▶ _WHAT TO PRODUCE_: Count how many lines in the rows below contain the string "skCircle", with case counting, and reply with that number alone.

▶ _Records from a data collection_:
━━━━

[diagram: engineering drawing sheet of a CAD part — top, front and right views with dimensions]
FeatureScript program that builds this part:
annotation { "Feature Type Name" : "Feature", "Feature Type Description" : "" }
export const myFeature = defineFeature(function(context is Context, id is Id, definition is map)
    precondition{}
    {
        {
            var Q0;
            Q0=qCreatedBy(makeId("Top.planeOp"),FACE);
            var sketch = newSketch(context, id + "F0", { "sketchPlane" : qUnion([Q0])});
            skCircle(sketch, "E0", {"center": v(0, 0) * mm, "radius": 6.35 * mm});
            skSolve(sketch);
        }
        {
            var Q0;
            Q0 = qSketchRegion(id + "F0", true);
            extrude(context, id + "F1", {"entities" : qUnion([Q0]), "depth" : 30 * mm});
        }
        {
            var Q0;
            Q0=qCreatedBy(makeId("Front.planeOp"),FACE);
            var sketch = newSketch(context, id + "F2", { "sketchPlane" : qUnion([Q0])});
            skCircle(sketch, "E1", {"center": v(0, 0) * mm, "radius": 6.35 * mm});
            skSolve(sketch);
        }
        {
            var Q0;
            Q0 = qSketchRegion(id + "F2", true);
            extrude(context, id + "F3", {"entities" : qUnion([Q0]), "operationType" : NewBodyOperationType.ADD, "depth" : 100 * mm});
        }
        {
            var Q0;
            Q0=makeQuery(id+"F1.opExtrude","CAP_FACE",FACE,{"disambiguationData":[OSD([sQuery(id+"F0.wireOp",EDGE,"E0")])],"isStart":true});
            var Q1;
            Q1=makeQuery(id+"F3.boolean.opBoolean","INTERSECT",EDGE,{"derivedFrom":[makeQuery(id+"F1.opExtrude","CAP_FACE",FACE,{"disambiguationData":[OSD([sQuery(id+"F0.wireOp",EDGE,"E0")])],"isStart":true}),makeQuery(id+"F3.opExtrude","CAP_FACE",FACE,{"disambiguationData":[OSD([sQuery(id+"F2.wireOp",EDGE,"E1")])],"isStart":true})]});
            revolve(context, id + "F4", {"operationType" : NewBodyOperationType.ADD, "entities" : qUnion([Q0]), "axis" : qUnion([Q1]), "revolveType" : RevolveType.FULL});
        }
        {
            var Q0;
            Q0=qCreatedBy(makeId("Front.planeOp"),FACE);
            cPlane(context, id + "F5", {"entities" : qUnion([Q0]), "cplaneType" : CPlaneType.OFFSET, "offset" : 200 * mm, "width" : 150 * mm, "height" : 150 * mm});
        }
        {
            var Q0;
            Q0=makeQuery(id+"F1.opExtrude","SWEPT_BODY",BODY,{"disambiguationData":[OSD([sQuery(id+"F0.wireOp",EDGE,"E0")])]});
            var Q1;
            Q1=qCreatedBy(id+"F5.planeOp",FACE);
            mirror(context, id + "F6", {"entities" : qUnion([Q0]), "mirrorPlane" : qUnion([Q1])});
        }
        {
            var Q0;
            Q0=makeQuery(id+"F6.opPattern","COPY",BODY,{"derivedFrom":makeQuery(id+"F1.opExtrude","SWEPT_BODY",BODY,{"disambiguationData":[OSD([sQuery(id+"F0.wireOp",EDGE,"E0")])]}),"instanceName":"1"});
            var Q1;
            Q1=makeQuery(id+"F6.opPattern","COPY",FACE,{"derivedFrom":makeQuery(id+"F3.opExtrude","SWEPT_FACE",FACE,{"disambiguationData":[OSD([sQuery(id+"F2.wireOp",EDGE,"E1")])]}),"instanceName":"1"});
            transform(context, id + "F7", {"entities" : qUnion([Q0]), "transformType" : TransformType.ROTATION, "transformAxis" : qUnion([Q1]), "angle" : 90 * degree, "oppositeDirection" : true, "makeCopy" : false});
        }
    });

━━━━

▶ _TASK RESULT_: 2